I have had nine hours of Gbaya language study in the past week or so – with the third teacher, Paapi. I have had a total of about 40 hours so far – not so many for learning a new language – especially when they have been in different towns, with different teachers, and spread out with no study in between!
Paapi invited me to go to the Gbaya service at his church today and I agreed. First, it POURED rain this morning. It started sometime in the night, so there was a lot of rain and water. When that happens, church doesn’t start on time – it gets delayed. So, the service that was to start at 9 started about 10 – sort of like a snow delay!
|church name embroidered in communion cloth|
The church, Sɂ Tɂa (God Spoke), is in the town of Beka Hossere, about 13 km. from the Lutheran Station where I am staying. Paapi and I met in town so that he could go with me to find the place. I am not bad at following directions, but am greatly hindered here by the fact that there are few street signs and I know few of the land marks!
As we arrived, the congregation was singing songs – warming up and announcing to those still coming that they should hurry up that the service was starting soon.
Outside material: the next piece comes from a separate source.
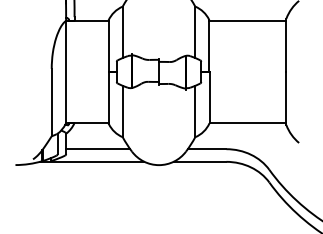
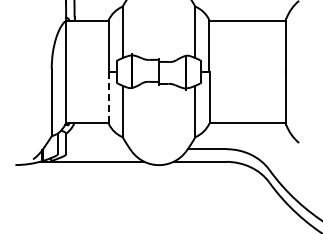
line at (108, 97): solid -> dashed
line at (98, 149): present -> none
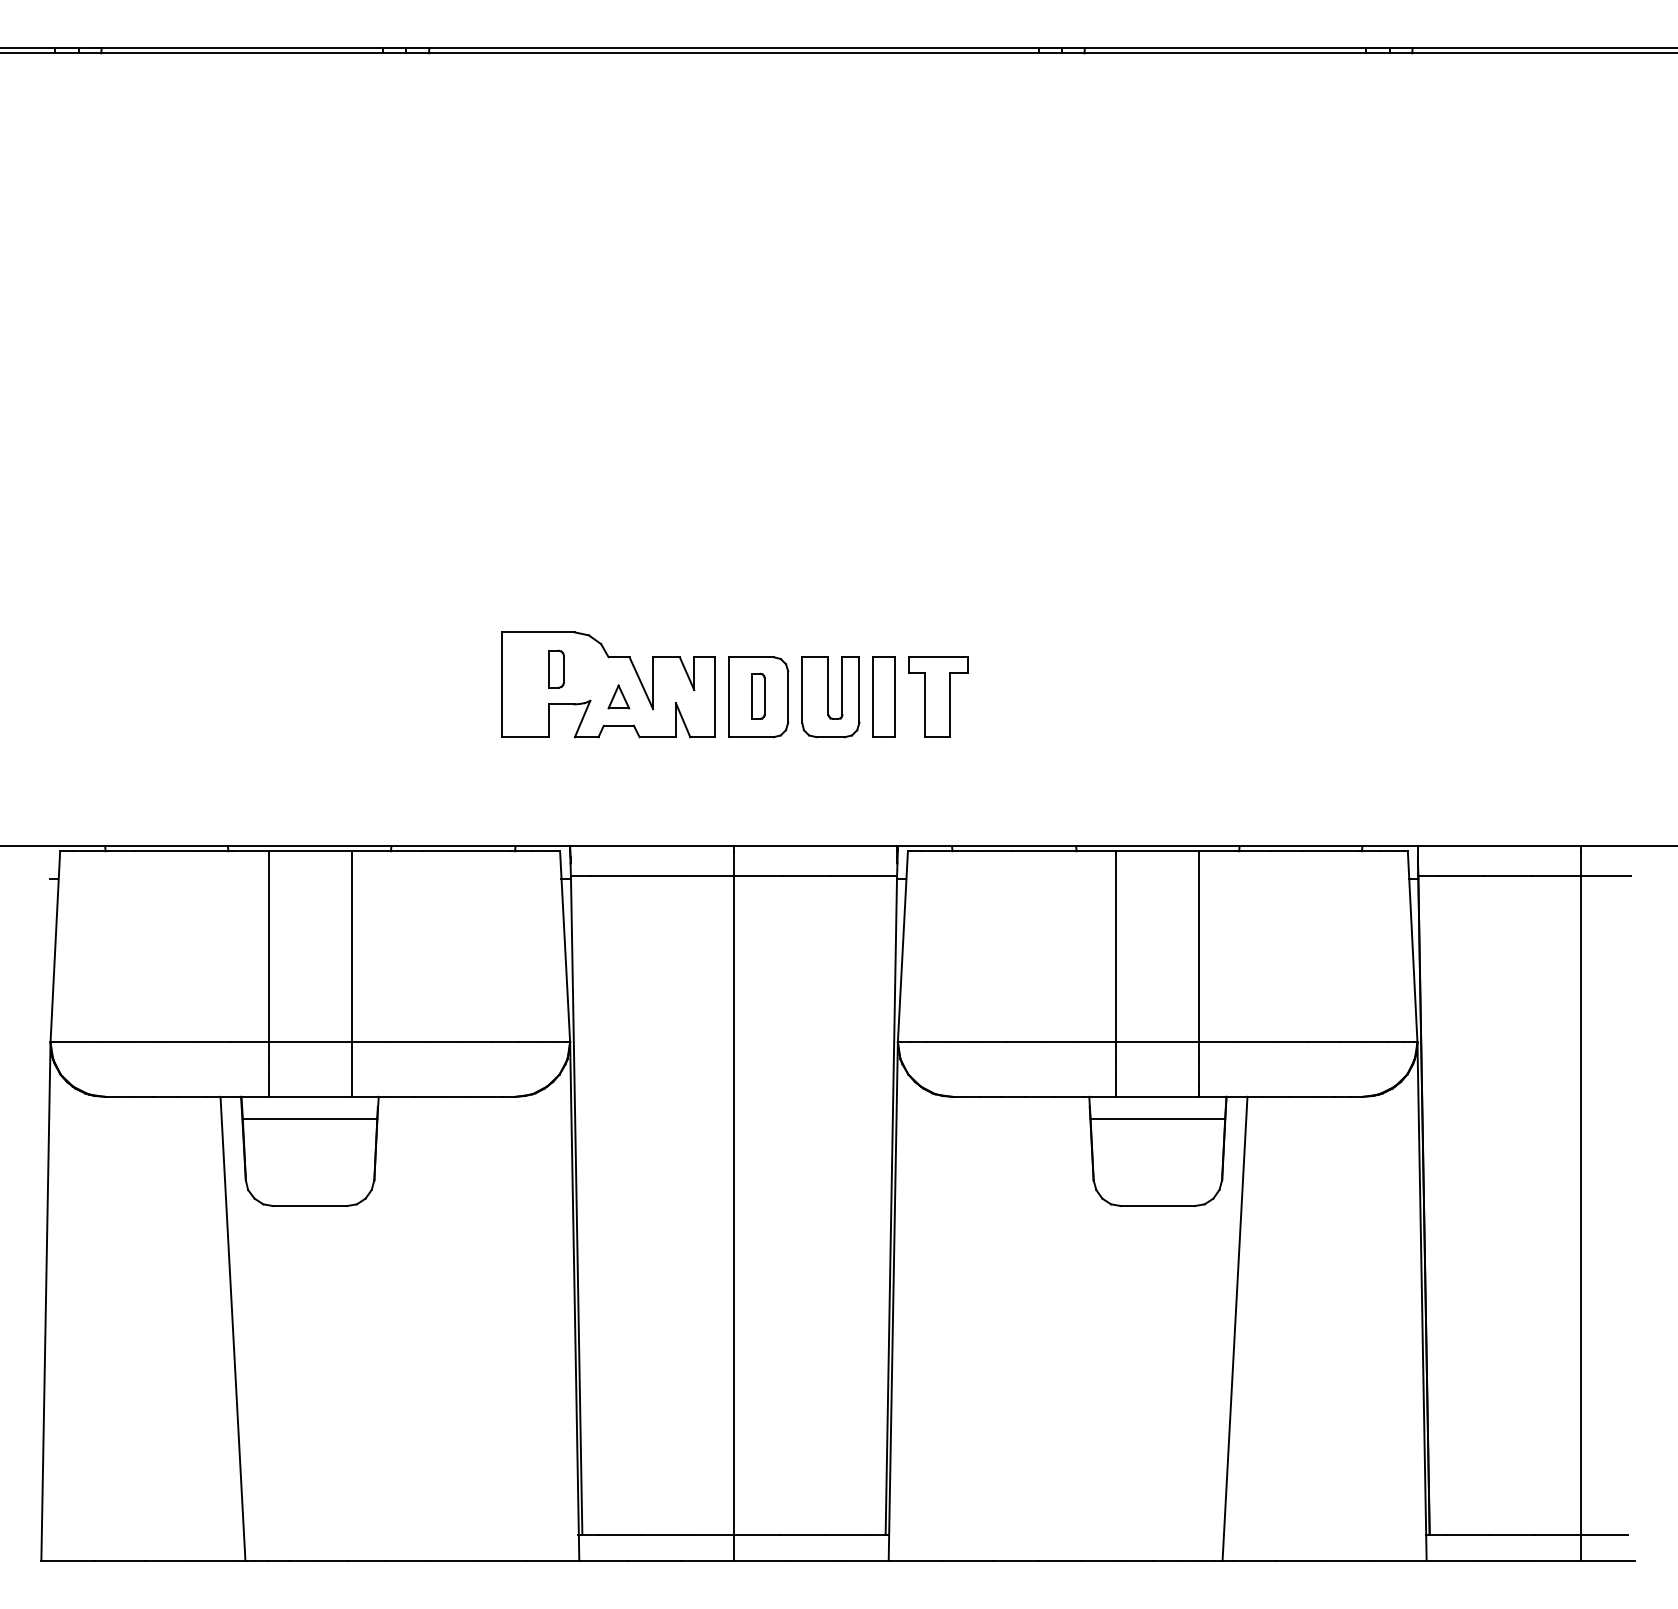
Some of the leaders of this congregation are also active with the Gbaya Cultural Center in N’gaoundéré. One project has been to put together a revised songbook for congregations to use. They are using the relatively new spellings that have been adopted. They sell it for 2,000 cfa ($4). That doesn’t cover the cost of producing it, but they don’t want set the price too high or no one will be able to afford to buy it.
|young women of a choir|
As the service starts, one choir (yes, most churches here have more than one – the more members, the more choirs! Eat your heart out ELLC…) and those leading the liturgy enter to a song. Most music is a capella with drum accompaniment sometimes. I was pleased that three of the songs they sang were to tunes I knew: “Rock of Ages,” ”Abide with Me,” and “What a Friend we have in Jesus.” (Not that I didn’t have trouble singing and understanding…)
As with many churches here, a pastor doesn’t lead the liturgy each week – there are not yet enough pastors to go around. Here, the pastor comes the last Sunday of each month so there is also communion.
Paapi is in charge of recording information about the service in a bound book. I can’t say exactly what he wrote (since it was, of course, in Gbaya!), but I know he recorded attendance – number of men, women, and children. Most children were not in this service. They attend Sunday School at the same time in another building. Paapi was also the one to make announcements. Always during this time, new people stand up and introduce themselves. There were two of us today. I was able to say the four sentences I had prepared. I thought I had done it pretty well, but wondered when Paapi repeated the information when I was done… Oh, well, more work to be done!
After two weeks of study, I attended a Gbaya service in Garoua Boulai. I think I understood about 10 words then. This time, I may have understood about 20%. It helps a great deal that I understand the liturgy, had read the gospel lesson ahead of time (in English and Gbaya), and that the leaders of this liturgy spoke and read very clearly. I was impressed that they also spoke fairly slowly. Now, I understood words, but never very many in a row! I can’t say that I understood what was being said, but I could follow along with the written words to a large extent. As I say, still lots of work to do to learn this language!
|Susan, Paapi, Suzanne with baby|
After the service, I meet Suzanne, Paapi’s wife, and their son. Numerous other people also greeted me – including a women who sells fruits and vegetables around the guest houses. She is originally from CAR and greeted me in Sango!
I had a chance to sit with leaders to ask and answer questions. This congregation was started in July 2011. They said there had been no church in their village even though most members were already church-goers. They now have a very nice building. We talked about my work and some of the projects they want to initiate.
I felt very welcome in the church. Maybe I’ll go back once I learn more Gbaya and when I am in town for a visit.
Update: I am leaving N’gaoundéré for Garoua Boulai tomorrow morning. That is the Cameroonian town on the border with the Central African Republic. It is also the town where I spent about six weeks earlier this year.
I am going because I can better support the leadership teams I work with. I cannot go to CAR, but they can come to GB so that we can work and plan together. Also, if we need to send documents back and forth, there are more people who go between Baboua and GB since they are only 50 km. apart.
Exactly when (or how often) Central Africans can come to me and my schedule are not yet clear, but I hope that I can soon start Gbaya lessons again soon. Meanwhile, I am well – healthy and basically happy. I would, of course, be much happier if peace would return to CAR. My heart breaks each time I think about all the displaced people and problems there. Please continue to pray for peace.